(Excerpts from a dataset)
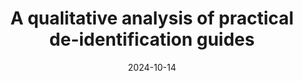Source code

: ---
title: "A qualitative analysis of practical de-identification guides"
date: 2024-10-14
venue: CCS '24
venueFullName: ACM Conference on Computer and Communications Security
submitStatus:
authors: Wentao Guo, Aditya Kishore, Adam J. Aviv, and Michelle L. Mazurek
html: 
pdf: /publications/de-id-guides/A Qualitative Analysis of Practical De-identification Guides.pdf
reflection:
talk: 
slides: 
poster:
code:
demo:
tags:
- "topic: professionals"
---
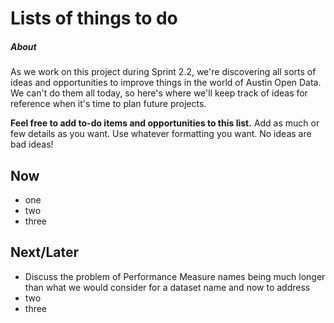 # Lists of things to do

##### About
As we work on this project during Sprint 2.2, we're discovering all sorts of ideas and opportunities to improve things in the world of Austin Open Data. We can't do them all today, so here's where we'll keep track of ideas for reference when it's time to plan future projects.

**Feel free to add to-do items and opportunities to this list.** Add as much or few details as you want. Use whatever formatting you want. No ideas are bad ideas!

## Now

- one
- two
- three

## Next/Later

- Discuss the problem of Performance Measure names being much longer than what we would consider for a dataset name and now to address
- two
- three
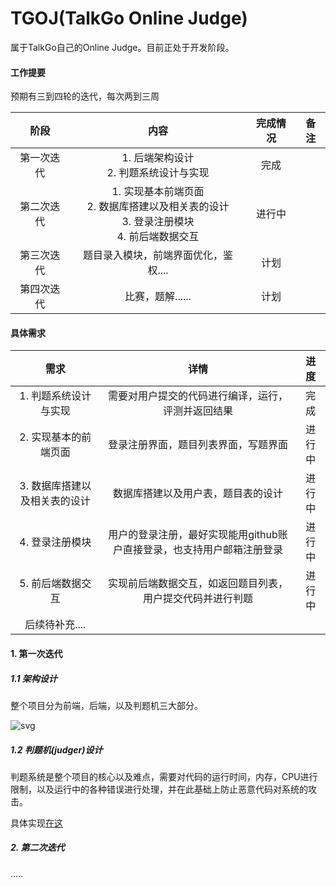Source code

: # TGOJ(TalkGo Online Judge)
属于TalkGo自己的Online Judge。目前正处于开发阶段。



#### 工作提要

预期有三到四轮的迭代，每次两到三周

|    阶段    |                             内容                             | 完成情况 | 备注 |
| :--------: | :----------------------------------------------------------: | :------: | :--: |
| 第一次迭代 |          1.  后端架构设计<br>2.  判题系统设计与实现          |   完成   |      |
| 第二次迭代 | 1.  实现基本前端页面 <br>2. 数据库搭建以及相关表的设计 <br>3.  登录注册模块 <br>4.  前后端数据交互 |  进行中  |      |
| 第三次迭代 |             题目录入模块，前端界面优化，鉴权....             |   计划   |      |
| 第四次迭代 |                       比赛，题解......                       |   计划   |      |



#### 具体需求

|             需求              |                             详情                             |  进度  |
| :---------------------------: | :----------------------------------------------------------: | :----: |
|     1. 判题系统设计与实现     |      需要对用户提交的代码进行编译，运行，评测并返回结果      |  完成  |
|     2. 实现基本的前端页面     |             登录注册界面，题目列表界面，写题界面             | 进行中 |
| 3. 数据库搭建以及相关表的设计 |              数据库搭建以及用户表，题目表的设计              | 进行中 |
|        4. 登录注册模块        | 用户的登录注册，最好实现能用github账户直接登录，也支持用户邮箱注册登录 | 进行中 |
|       5. 前后端数据交互       |  实现前后端数据交互，如返回题目列表，用户提交代码并进行判题  | 进行中 |
|        后续待补充....         |                                                              |        |



#### 1. 第一次迭代

##### 1.1 架构设计

整个项目分为前端，后端，以及判题机三大部分。

![svg](https://github.com/talkgo/tgoj/blob/main/%E9%A1%B9%E7%9B%AE%E6%9E%B6%E6%9E%84.svg)

##### 1.2 判题机(judger)设计

判题系统是整个项目的核心以及难点，需要对代码的运行时间，内存，CPU进行限制，以及运行中的各种错误进行处理，并在此基础上防止恶意代码对系统的攻击。

具体实现[在这](https://github.com/talkgo/tgoj/blob/main/judger/README.md)

##### 2. 第二次迭代

.....
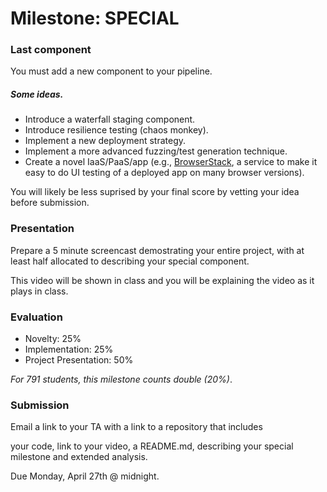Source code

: # Milestone: SPECIAL

### Last component

You must add a new component to your pipeline.

##### Some ideas.

* Introduce a waterfall staging component.
* Introduce resilience testing (chaos monkey).
* Implement a new deployment strategy.
* Implement a more advanced fuzzing/test generation technique.
* Create a novel IaaS/PaaS/app (e.g., [BrowserStack](http://www.browserstack.com/), a service to make it easy to do UI testing of a deployed app on many browser versions).

You will likely be less suprised by your final score by vetting your idea before submission.

### Presentation

Prepare a 5 minute screencast demostrating your entire project, with at least half allocated to describing your special component.

This video will be shown in class and you will be explaining the video as it plays in class.

### Evaluation

* Novelty: 25%
* Implementation: 25%
* Project Presentation: 50%

*For 791 students, this milestone counts double (20%)*.

### Submission

Email a link to your TA with a link to a repository that includes

your code, link to your video, a README.md, describing your special milestone and extended analysis.

Due Monday, April 27th @ midnight.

> **Your objective**
Pictures in the records above are to be left out of an otherwise exact copy.

> **Written answer**
Source code

: ---
title: "A qualitative analysis of practical de-identification guides"
date: 2024-10-14
venue: CCS '24
venueFullName: ACM Conference on Computer and Communications Security
submitStatus:
authors: Wentao Guo, Aditya Kishore, Adam J. Aviv, and Michelle L. Mazurek
html: 
pdf: /publications/de-id-guides/A Qualitative Analysis of Practical De-identification Guides.pdf
reflection:
talk: 
slides: 
poster:
code:
demo:
tags:
- "topic: professionals"
---
 # Lists of things to do

##### About
As we work on this project during Sprint 2.2, we're discovering all sorts of ideas and opportunities to improve things in the world of Austin Open Data. We can't do them all today, so here's where we'll keep track of ideas for reference when it's time to plan future projects.

**Feel free to add to-do items and opportunities to this list.** Add as much or few details as you want. Use whatever formatting you want. No ideas are bad ideas!

## Now

- one
- two
- three

## Next/Later

- Discuss the problem of Performance Measure names being much longer than what we would consider for a dataset name and now to address
- two
- three
Source code

: # TGOJ(TalkGo Online Judge)
属于TalkGo自己的Online Judge。目前正处于开发阶段。



#### 工作提要

预期有三到四轮的迭代，每次两到三周

|    阶段    |                             内容                             | 完成情况 | 备注 |
| :--------: | :----------------------------------------------------------: | :------: | :--: |
| 第一次迭代 |          1.  后端架构设计<br>2.  判题系统设计与实现          |   完成   |      |
| 第二次迭代 | 1.  实现基本前端页面 <br>2. 数据库搭建以及相关表的设计 <br>3.  登录注册模块 <br>4.  前后端数据交互 |  进行中  |      |
| 第三次迭代 |             题目录入模块，前端界面优化，鉴权....             |   计划   |      |
| 第四次迭代 |                       比赛，题解......                       |   计划   |      |



#### 具体需求

|             需求              |                             详情                             |  进度  |
| :---------------------------: | :----------------------------------------------------------: | :----: |
|     1. 判题系统设计与实现     |      需要对用户提交的代码进行编译，运行，评测并返回结果      |  完成  |
|     2. 实现基本的前端页面     |             登录注册界面，题目列表界面，写题界面             | 进行中 |
| 3. 数据库搭建以及相关表的设计 |              数据库搭建以及用户表，题目表的设计              | 进行中 |
|        4. 登录注册模块        | 用户的登录注册，最好实现能用github账户直接登录，也支持用户邮箱注册登录 | 进行中 |
|       5. 前后端数据交互       |  实现前后端数据交互，如返回题目列表，用户提交代码并进行判题  | 进行中 |
|        后续待补充....         |                                                              |        |



#### 1. 第一次迭代

##### 1.1 架构设计

整个项目分为前端，后端，以及判题机三大部分。

![svg](https://github.com/talkgo/tgoj/blob/main/%E9%A1%B9%E7%9B%AE%E6%9E%B6%E6%9E%84.svg)

##### 1.2 判题机(judger)设计

判题系统是整个项目的核心以及难点，需要对代码的运行时间，内存，CPU进行限制，以及运行中的各种错误进行处理，并在此基础上防止恶意代码对系统的攻击。

具体实现[在这](https://github.com/talkgo/tgoj/blob/main/judger/README.md)

##### 2. 第二次迭代

.....
Source code

: # Milestone: SPECIAL

### Last component

You must add a new component to your pipeline.

##### Some ideas.

* Introduce a waterfall staging component.
* Introduce resilience testing (chaos monkey).
* Implement a new deployment strategy.
* Implement a more advanced fuzzing/test generation technique.
* Create a novel IaaS/PaaS/app (e.g., [BrowserStack](http://www.browserstack.com/), a service to make it easy to do UI testing of a deployed app on many browser versions).

You will likely be less suprised by your final score by vetting your idea before submission.

### Presentation

Prepare a 5 minute screencast demostrating your entire project, with at least half allocated to describing your special component.

This video will be shown in class and you will be explaining the video as it plays in class.

### Evaluation

* Novelty: 25%
* Implementation: 25%
* Project Presentation: 50%

*For 791 students, this milestone counts double (20%)*.

### Submission

Email a link to your TA with a link to a repository that includes

your code, link to your video, a README.md, describing your special milestone and extended analysis.

Due Monday, April 27th @ midnight.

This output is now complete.